Den Blog von dir finde ich sehr gut, doch möge dich der Stromschlag treffen wenn du nochmals den Fernseher berührst. Kein Mitleid mit Fernsehzuschauer.

Der Eine ergänzt den Anderen, das sollte doch auch den "Aufgeklärten" langsam klar sein, Opfer-Täterprinzip.

Hattet Ihr Aufklärung und Ehrlichkeit erwartet, als ihr die Kiste angeschaltet habt?
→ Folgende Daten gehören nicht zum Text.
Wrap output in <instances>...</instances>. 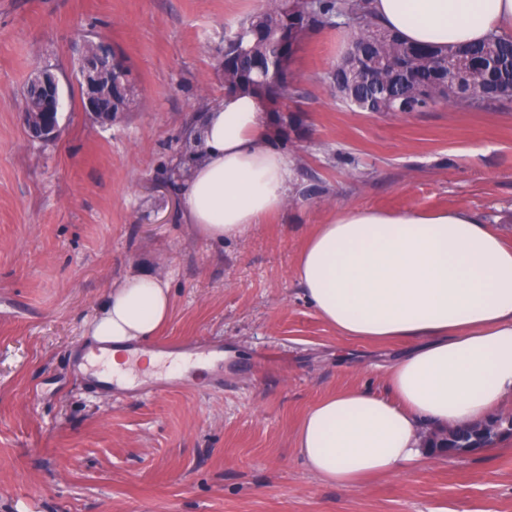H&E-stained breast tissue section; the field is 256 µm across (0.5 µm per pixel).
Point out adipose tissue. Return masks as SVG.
Instances as JSON below:
<instances>
[{"label":"adipose tissue","instance_id":"adipose-tissue-1","mask_svg":"<svg viewBox=\"0 0 512 512\" xmlns=\"http://www.w3.org/2000/svg\"><path fill=\"white\" fill-rule=\"evenodd\" d=\"M379 25L439 48L512 37V0H371ZM200 152L181 185L182 219L206 238H243L282 211L292 179L256 94L225 90L205 111ZM295 278L315 311L346 337L404 340L387 394L359 386L304 417L297 448L325 482L354 490L369 476L424 463L425 426L481 421L512 397V246L468 210L391 213L346 207L319 225ZM172 299L144 273L113 286L88 330L126 378L129 344L155 335Z\"/></svg>","mask_w":512,"mask_h":512}]
</instances>
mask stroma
Wrapping results in <instances>:
<instances>
[{"mask_svg": "<svg viewBox=\"0 0 512 512\" xmlns=\"http://www.w3.org/2000/svg\"><path fill=\"white\" fill-rule=\"evenodd\" d=\"M268 0H0V512H512V436L436 455L350 491L296 448L306 411L350 387L386 390L408 349L340 335L293 272L341 206L466 209L512 243V104L361 112L328 73L350 41L310 33L292 65L296 110L276 122L287 207L240 240L181 218L188 133L224 96V39ZM105 39L134 84L100 127L82 112L77 50ZM57 75V140L19 119L40 69ZM318 194H307L308 186ZM148 273L172 292L151 341L224 351L174 387L99 396L72 370L112 286Z\"/></svg>", "mask_w": 512, "mask_h": 512, "instance_id": "35a3bbf8", "label": "stroma"}]
</instances>
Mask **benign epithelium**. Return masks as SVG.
Segmentation results:
<instances>
[{"label":"benign epithelium","instance_id":"1","mask_svg":"<svg viewBox=\"0 0 512 512\" xmlns=\"http://www.w3.org/2000/svg\"><path fill=\"white\" fill-rule=\"evenodd\" d=\"M78 84L82 90L81 109L95 123L109 126L117 113L103 110L115 92L129 94L130 74L111 45L104 40L88 39L78 57ZM42 93V104L35 110L21 109V120L28 135L38 141L57 139L62 98L57 78L44 69L31 79Z\"/></svg>","mask_w":512,"mask_h":512}]
</instances>
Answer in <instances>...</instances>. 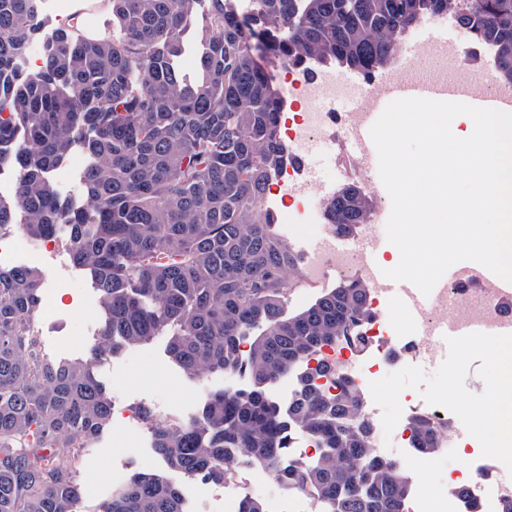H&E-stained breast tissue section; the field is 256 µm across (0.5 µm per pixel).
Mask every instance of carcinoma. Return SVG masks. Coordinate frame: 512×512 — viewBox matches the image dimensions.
<instances>
[{"label":"carcinoma","mask_w":512,"mask_h":512,"mask_svg":"<svg viewBox=\"0 0 512 512\" xmlns=\"http://www.w3.org/2000/svg\"><path fill=\"white\" fill-rule=\"evenodd\" d=\"M104 0L112 37L89 34L81 12L43 46L41 69L20 62L43 25L41 0H0V171L16 173L13 201L0 199V235L21 226L58 239L102 295L96 361L167 335L190 378L244 374L249 390L209 393L196 419L144 414L153 448L176 475L222 482L227 456L274 472L330 512H405L411 482L378 458L373 425L356 389L318 363L283 404L271 387L321 347L343 339L368 348L370 289L350 280L307 309L285 315L299 260L264 208L268 180L288 160L278 133L280 94L255 41L286 64L357 73L387 67L405 33L426 15L451 12L475 42L497 50L512 81V0H258L244 22L233 0ZM201 16L195 78L175 57ZM91 162L80 179L85 210L62 199L52 169L80 130ZM371 201L348 186L325 204L344 234L365 223ZM43 273L0 266V512H77L82 449L110 424V397L93 365L46 356L33 329ZM257 328L247 353L241 344ZM334 380L327 395L314 377ZM412 448H439L435 423L413 417ZM320 441L310 461L289 460L292 436ZM101 512H188L177 484L136 473Z\"/></svg>","instance_id":"carcinoma-1"}]
</instances>
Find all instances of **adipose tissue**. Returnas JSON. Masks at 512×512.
<instances>
[{
	"label": "adipose tissue",
	"instance_id": "ef3b65f1",
	"mask_svg": "<svg viewBox=\"0 0 512 512\" xmlns=\"http://www.w3.org/2000/svg\"><path fill=\"white\" fill-rule=\"evenodd\" d=\"M483 347L495 353L491 395L481 405L469 406L477 434L491 433L490 447L500 454H512V339L486 337Z\"/></svg>",
	"mask_w": 512,
	"mask_h": 512
}]
</instances>
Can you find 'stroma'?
Here are the masks:
<instances>
[{
    "mask_svg": "<svg viewBox=\"0 0 512 512\" xmlns=\"http://www.w3.org/2000/svg\"><path fill=\"white\" fill-rule=\"evenodd\" d=\"M89 162L81 148L68 153L63 168L53 174L62 198L83 204L80 177ZM8 237L16 248L1 257L0 263L35 266L44 275L42 309L33 324L43 352L55 359L87 358L103 309L90 277L74 265L65 246L46 250L43 242L31 239L19 226L13 227ZM166 343V337L160 336L96 363L97 377L111 398L114 415L99 440L83 451L77 466L75 479L81 490L78 512H99L113 488L134 472L168 473L149 433L139 423L124 422L123 410L147 409L158 418L186 420L198 415L209 392L251 384L246 375L187 378L171 361ZM492 371L491 353L479 348L456 354L437 366L409 361L385 373L371 388L370 397L378 402L380 417L387 422L408 415L412 404L420 402L447 399L478 405L487 399ZM485 446V438L474 436L465 454L453 443L428 455L409 454L402 448L396 454L407 457L410 474L420 476L431 492L438 493L446 487L450 472L478 464Z\"/></svg>",
    "mask_w": 512,
    "mask_h": 512,
    "instance_id": "obj_1",
    "label": "stroma"
}]
</instances>
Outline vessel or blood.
<instances>
[{
    "instance_id": "vessel-or-blood-1",
    "label": "vessel or blood",
    "mask_w": 512,
    "mask_h": 512,
    "mask_svg": "<svg viewBox=\"0 0 512 512\" xmlns=\"http://www.w3.org/2000/svg\"><path fill=\"white\" fill-rule=\"evenodd\" d=\"M411 97L450 102L461 101L476 107L512 111L511 100L490 94L464 82H441L432 78L414 77L387 79L378 85L372 96L366 97L358 92L351 100V110L355 113L356 120L352 125L344 128L343 135L362 165L369 167L375 161L376 148L370 136V129L374 122L388 103L396 99ZM318 149V142L311 138L299 144L288 158L289 165L306 170L309 182L313 185L318 184L320 177L314 166L308 165L307 160ZM385 244V238L378 234L362 237L358 242L362 257L371 267L370 277L385 294L391 297L396 308L405 317L414 320L421 319L430 297L442 296L444 289L440 286L434 287L431 295L426 296L410 282H397L385 277L380 267L374 263L376 254ZM452 278L464 290L476 291L491 286L496 288L503 299L512 301V284L499 281L490 270L484 269L466 277L456 272L453 273ZM425 334L433 345L425 360L427 363L436 364L446 360L449 354L457 351L463 339L477 336L511 335L512 316L496 317L488 323H475L469 320L436 321L427 325Z\"/></svg>"
}]
</instances>
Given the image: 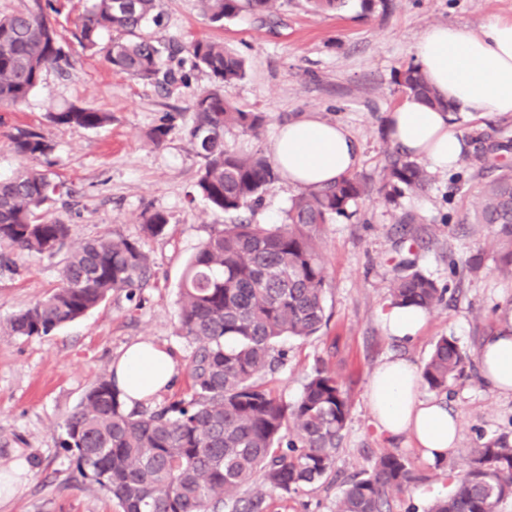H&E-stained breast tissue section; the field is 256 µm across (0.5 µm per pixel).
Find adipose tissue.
<instances>
[{"label": "adipose tissue", "mask_w": 512, "mask_h": 512, "mask_svg": "<svg viewBox=\"0 0 512 512\" xmlns=\"http://www.w3.org/2000/svg\"><path fill=\"white\" fill-rule=\"evenodd\" d=\"M415 56L428 83L448 104L432 108L408 97L384 121L388 140L411 158L444 171L462 153L464 141L451 122L452 112L512 114V20L494 19L478 31L433 25L420 37ZM281 175L294 187L318 190L350 175L358 148L346 127L308 112L282 125L271 144ZM427 318L413 307L390 306L381 314L389 336L412 341ZM500 326L485 337L478 356L484 382L512 393V305L499 312ZM114 384L127 406L152 399L171 385L177 363L167 350L142 340L127 347L112 364ZM367 400L378 430L409 437L421 455L442 460L453 452L460 430L457 416L435 399L421 396V377L403 358H390L374 371Z\"/></svg>", "instance_id": "obj_1"}]
</instances>
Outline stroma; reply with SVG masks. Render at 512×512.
I'll use <instances>...</instances> for the list:
<instances>
[{"label":"stroma","instance_id":"1","mask_svg":"<svg viewBox=\"0 0 512 512\" xmlns=\"http://www.w3.org/2000/svg\"><path fill=\"white\" fill-rule=\"evenodd\" d=\"M51 14L70 67L49 65L42 84L16 105H0V178L25 167L7 146L17 130L44 133L54 145L51 170L71 189L53 214L71 224L76 236H123L139 240L150 269L135 296L115 291L99 307L43 337L0 334V472L18 473L16 493L0 500V512H119L96 484L82 481L61 446L64 421L85 391L130 344L150 340L172 352L180 374L150 402L159 407L187 396L186 370L192 350L177 332L180 285L189 258L223 213L212 210L196 191L201 160L186 138L208 73L172 60L175 79L156 84L115 72L104 54L84 52L75 23L88 0H60ZM163 24L153 29L161 47L196 37L223 42L243 56L244 77L226 95L266 123L259 135L232 128L225 143L236 151H269L277 126L303 112L342 123L359 146L358 174L377 177L388 141L387 112L404 95L396 83L400 69L413 63L424 30L451 24L477 30L493 18L512 20V0H346L338 11L311 12L307 0H282L277 23L266 28L243 16L217 27L202 16L199 0H162ZM75 105L111 113L106 126L86 130L54 125L50 113ZM173 127L161 144L151 141L165 119ZM483 181L467 157L434 172L426 191L407 194L397 204L379 194L360 202L356 214L320 228L327 269V322L307 340H283L288 356L264 383L293 401L308 375L324 364L344 384L351 409L336 458V475L316 489L269 496V512H335L346 478L370 468L380 455L401 452L416 480L394 502V512H426L447 496L452 476L464 470L472 449L500 435H512V395L492 390L478 370H466L440 392L461 429L455 451L441 462L423 458L408 437L392 439L373 424L366 391L374 369L396 356L423 367L437 339L455 337L477 353L499 324L498 310L512 303V270L500 268L492 227L473 221V202ZM298 188L278 179L255 207L252 223H280ZM164 212L163 235L144 236L145 214ZM423 239L412 246L401 235L404 219ZM483 250L477 273L462 265ZM449 285L444 304L428 314L408 344L387 336L380 314L389 306V281L402 262ZM60 257L23 256L0 266V321L45 298L58 283Z\"/></svg>","mask_w":512,"mask_h":512}]
</instances>
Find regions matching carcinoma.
Here are the masks:
<instances>
[{
	"mask_svg": "<svg viewBox=\"0 0 512 512\" xmlns=\"http://www.w3.org/2000/svg\"><path fill=\"white\" fill-rule=\"evenodd\" d=\"M280 0H200L203 16L224 25L244 13L275 16ZM53 0H28L0 18V103L24 101L42 81L47 65L65 60L48 12ZM161 0H91L76 38L95 51L101 36H116L106 51L112 69L142 81L174 74L164 68L157 41L144 35L159 25ZM187 53L191 68L206 71L213 85L192 108L187 137L201 158L196 188L229 222L212 230L191 258L180 289L178 331L192 345L190 395L151 411H128L112 378H99L65 420L61 446L71 452L80 477L104 490L121 512H267L270 492L290 495L323 483L333 471L349 414L348 393L336 374L317 365L298 400L290 402L260 382L282 364L285 337L315 335L325 320L326 268L318 230L355 214L372 190L359 174L292 200L284 222L250 224L241 213L278 179L273 158L242 154L224 144V130L258 135L260 112L237 107L224 88L241 79L245 62L224 44L196 38L170 53ZM396 82L406 95L448 108L410 64ZM59 126L97 129L107 112L69 106L50 113ZM471 159L497 174L478 192L474 223L495 228L498 261L512 268V166L497 160L512 152V139L471 138ZM19 157L39 162L53 150L35 131L9 137ZM378 193L389 204L426 190L432 173L422 163L386 149ZM63 195L56 175L28 167L0 180V246L17 256L64 253L59 285L47 297L11 316L10 336H48L84 316L112 292H133L146 277L150 258L137 239L97 235L75 238L72 225L49 216ZM168 220L161 211L143 216L142 231L158 236ZM390 303L432 311L447 287L406 266L390 280ZM469 356L453 337L442 336L425 363L422 382L442 391L463 371ZM415 480L396 451L379 456L361 477L347 482L336 512H393L394 495ZM512 497V440L506 436L473 451L452 492L428 512H497Z\"/></svg>",
	"mask_w": 512,
	"mask_h": 512,
	"instance_id": "carcinoma-1",
	"label": "carcinoma"
}]
</instances>
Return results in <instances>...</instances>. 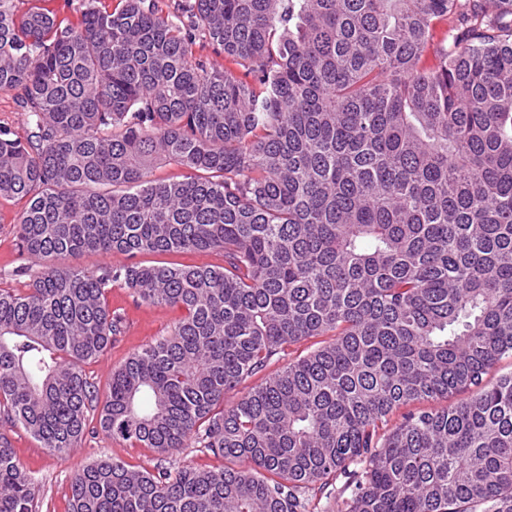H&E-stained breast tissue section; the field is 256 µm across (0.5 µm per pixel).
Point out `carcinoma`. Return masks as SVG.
I'll return each instance as SVG.
<instances>
[{
	"label": "carcinoma",
	"instance_id": "cac0c4a2",
	"mask_svg": "<svg viewBox=\"0 0 512 512\" xmlns=\"http://www.w3.org/2000/svg\"><path fill=\"white\" fill-rule=\"evenodd\" d=\"M13 90L27 135L0 125V198L28 199L19 239L45 266L0 289V419L77 447L118 285L185 315L112 370L102 430L247 462L101 458L69 512H512V374L483 384L512 354V0H88L76 24L0 0ZM181 250L224 266L133 261ZM86 252L132 262L49 263ZM37 496L0 433V512ZM448 28L449 23L446 19L436 20L432 26V37L429 45L424 51L421 60L420 67L423 69H431L437 64V48L448 39Z\"/></svg>",
	"mask_w": 512,
	"mask_h": 512
}]
</instances>
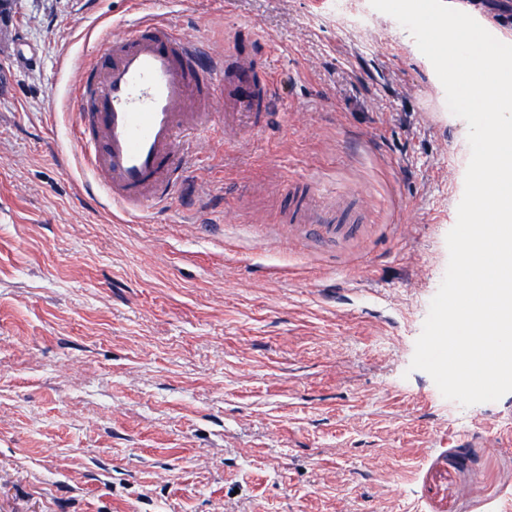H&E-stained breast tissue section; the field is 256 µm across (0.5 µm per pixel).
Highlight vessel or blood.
Segmentation results:
<instances>
[{
  "mask_svg": "<svg viewBox=\"0 0 512 512\" xmlns=\"http://www.w3.org/2000/svg\"><path fill=\"white\" fill-rule=\"evenodd\" d=\"M222 86L224 123L247 118L261 131L273 108L267 64L224 54L223 65L207 59L202 44L166 25L135 18L97 57L77 96V140L93 179L113 205L130 215L171 201L187 160L183 140L207 130L204 91ZM308 182L288 193L292 224H332Z\"/></svg>",
  "mask_w": 512,
  "mask_h": 512,
  "instance_id": "b4317fda",
  "label": "vessel or blood"
}]
</instances>
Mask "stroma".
Masks as SVG:
<instances>
[{"label":"stroma","instance_id":"1","mask_svg":"<svg viewBox=\"0 0 512 512\" xmlns=\"http://www.w3.org/2000/svg\"><path fill=\"white\" fill-rule=\"evenodd\" d=\"M133 18L268 54L275 116L216 106L179 197L125 215L73 137ZM0 512H503L512 393L411 369L466 122L370 0H8L0 15ZM313 182L353 224H291Z\"/></svg>","mask_w":512,"mask_h":512}]
</instances>
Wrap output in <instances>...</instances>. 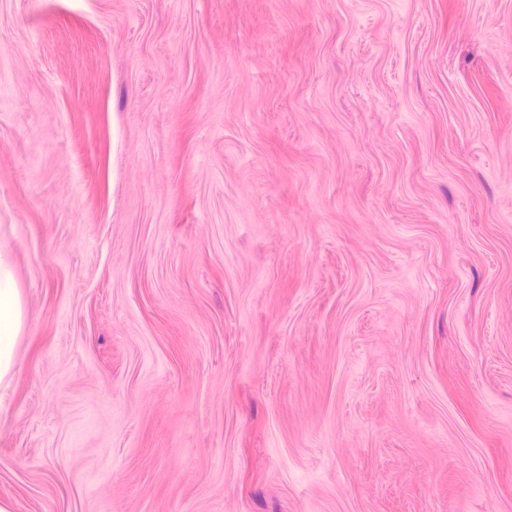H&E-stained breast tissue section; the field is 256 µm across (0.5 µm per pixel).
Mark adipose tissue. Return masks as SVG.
Segmentation results:
<instances>
[{"mask_svg": "<svg viewBox=\"0 0 512 512\" xmlns=\"http://www.w3.org/2000/svg\"><path fill=\"white\" fill-rule=\"evenodd\" d=\"M27 313L7 252L0 250V383L10 379L15 349L25 331Z\"/></svg>", "mask_w": 512, "mask_h": 512, "instance_id": "obj_1", "label": "adipose tissue"}]
</instances>
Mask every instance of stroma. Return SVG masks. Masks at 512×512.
<instances>
[{
    "mask_svg": "<svg viewBox=\"0 0 512 512\" xmlns=\"http://www.w3.org/2000/svg\"><path fill=\"white\" fill-rule=\"evenodd\" d=\"M12 512H512V0H0ZM27 313L7 252L0 249V383L10 379L15 349L25 331Z\"/></svg>",
    "mask_w": 512,
    "mask_h": 512,
    "instance_id": "1",
    "label": "stroma"
}]
</instances>
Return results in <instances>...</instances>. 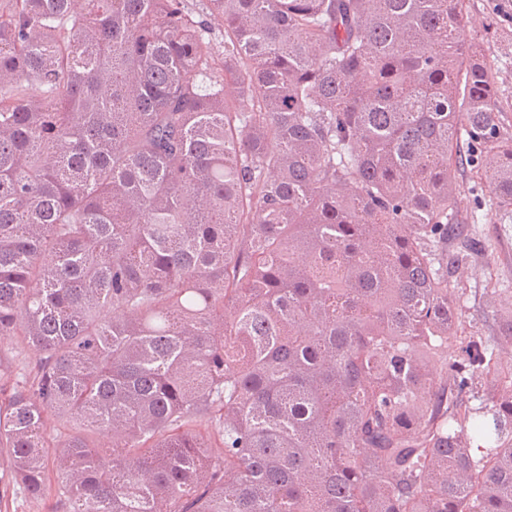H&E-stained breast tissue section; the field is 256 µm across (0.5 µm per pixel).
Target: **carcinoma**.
I'll list each match as a JSON object with an SVG mask.
<instances>
[{
	"label": "carcinoma",
	"mask_w": 512,
	"mask_h": 512,
	"mask_svg": "<svg viewBox=\"0 0 512 512\" xmlns=\"http://www.w3.org/2000/svg\"><path fill=\"white\" fill-rule=\"evenodd\" d=\"M464 27L465 0H0V339L40 348L0 384V504L53 470L57 512H512V311L448 357L485 251L457 170L512 210Z\"/></svg>",
	"instance_id": "obj_1"
}]
</instances>
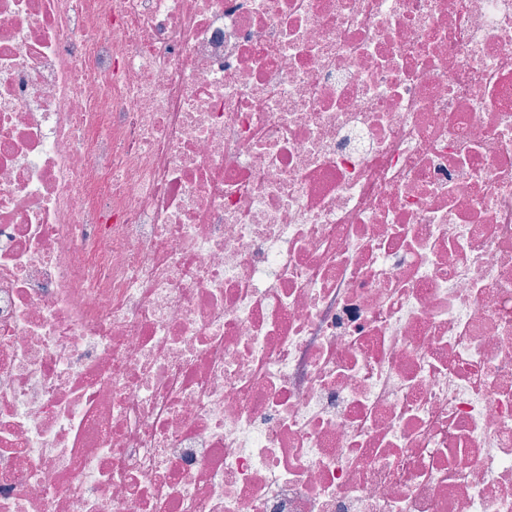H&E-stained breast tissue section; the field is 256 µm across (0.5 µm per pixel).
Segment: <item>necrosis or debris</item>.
<instances>
[{
    "mask_svg": "<svg viewBox=\"0 0 512 512\" xmlns=\"http://www.w3.org/2000/svg\"><path fill=\"white\" fill-rule=\"evenodd\" d=\"M0 512H512V0H0Z\"/></svg>",
    "mask_w": 512,
    "mask_h": 512,
    "instance_id": "4bbe7bcc",
    "label": "necrosis or debris"
}]
</instances>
Warum TV wenn es RSS-Feeds gibt?

Kerner und Co. haben dir einige Stunden an möglicherweise guten Gedanken gestohlen, hast du Dir stehlen lassen.

Trotz allem,
Ich wünsch Dir einen erholsamen Sonntag

Anonym hat gesagt…

Hallo,
bin heute auf deinen blog gestossen, habe gern hier gelesen, deckt sich mit meinen Gedanken.
Wie kann man ohne Fernseher leben, ganz einfach, von 2002 bis 2005 Griechenland, schönes Wetter 24 Stunden und kein Bedarf und keine Sender, die man verstand. Jetzt seit 2006 in Polen, nur noch im internet, fernsehr läuft im Hintergund(Ehefrau konsumiet)aber,ich versthe nix davon,also stört er mich nicht.Irre-keine deutschen zeitungen hier, kein fernseher, und, man vermisst nix! Im gegenteil, man hat sehr viel gelernt durch dasw Surfen. Weiter so, schaue wieder vorbei.